Research led by investigators in veterinary and human medicine has identified genetic pathways that exacerbate severity of canine compulsive disorder in Doberman pinschers, a discovery that could lead to better therapies for obsessive compulsive disorder in people. The discovery appears online in advance of print on February 29 in the International Journal of Applied Research in Veterinary Medicine.
“Dogs naturally suffer complex diseases, including mental disorders that are similar to those in humans. Among those is canine compulsive disorder (CCD), the counterpart to human obsessive compulsive disorder (OCD),” says the study’s first and corresponding author Nicholas Dodman, BVMS, DACVA, DACVB, professor in clinical sciences and section head and program director of animal behavior at Cummings School of Veterinary Medicine at Tufts University.
OCD is one of the world’s most common neuropsychiatric disorders, affecting an estimated 1 to 3 percent of people and listed by the World Health Organization as among the 20 most disabling diseases.

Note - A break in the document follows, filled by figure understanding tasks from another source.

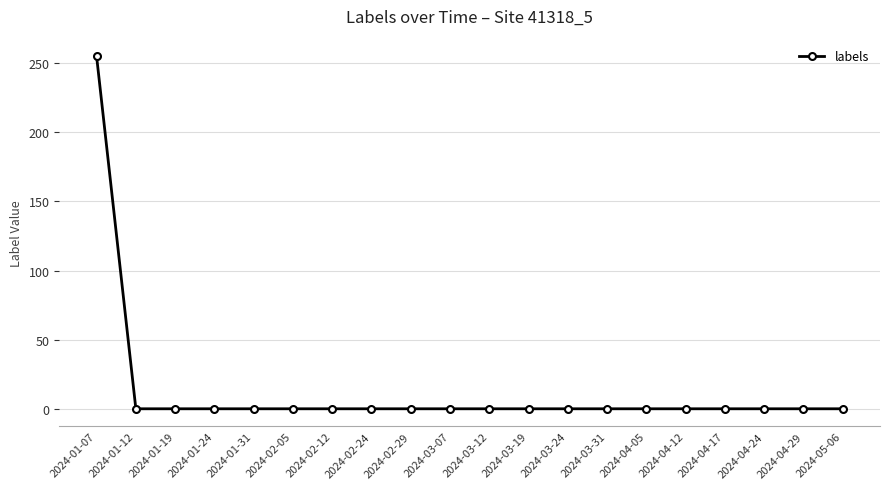

What position from the left is 2024-02-29?

9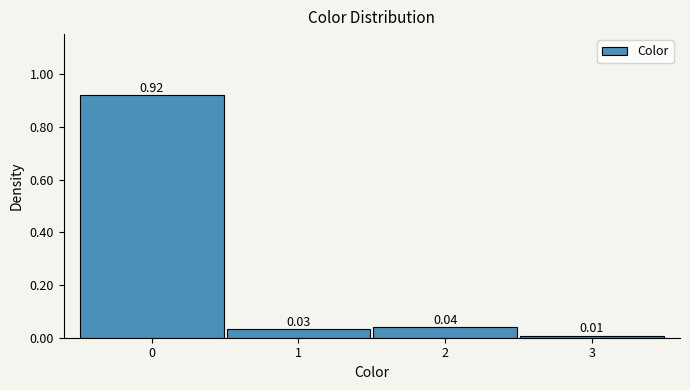

Reading left to right, list every bar in this chart as the range it spans on the x-axis followed by its height.

-0.5 to 0.5: 0.92
0.5 to 1.5: 0.03
1.5 to 2.5: 0.04
2.5 to 3.5: 0.01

OCD is often characterized by distressing thoughts and time-consuming, repetitive behaviors, while canine compulsions may include repetitive tail chasing, excessive grooming and flank and blanket sucking. Current OCD therapies are not as effective as they could be; medicinal treatment benefits only about half of all human patients. No previously recorded study in humans or dogs has addressed the factors that drive severity in OCD and CCD.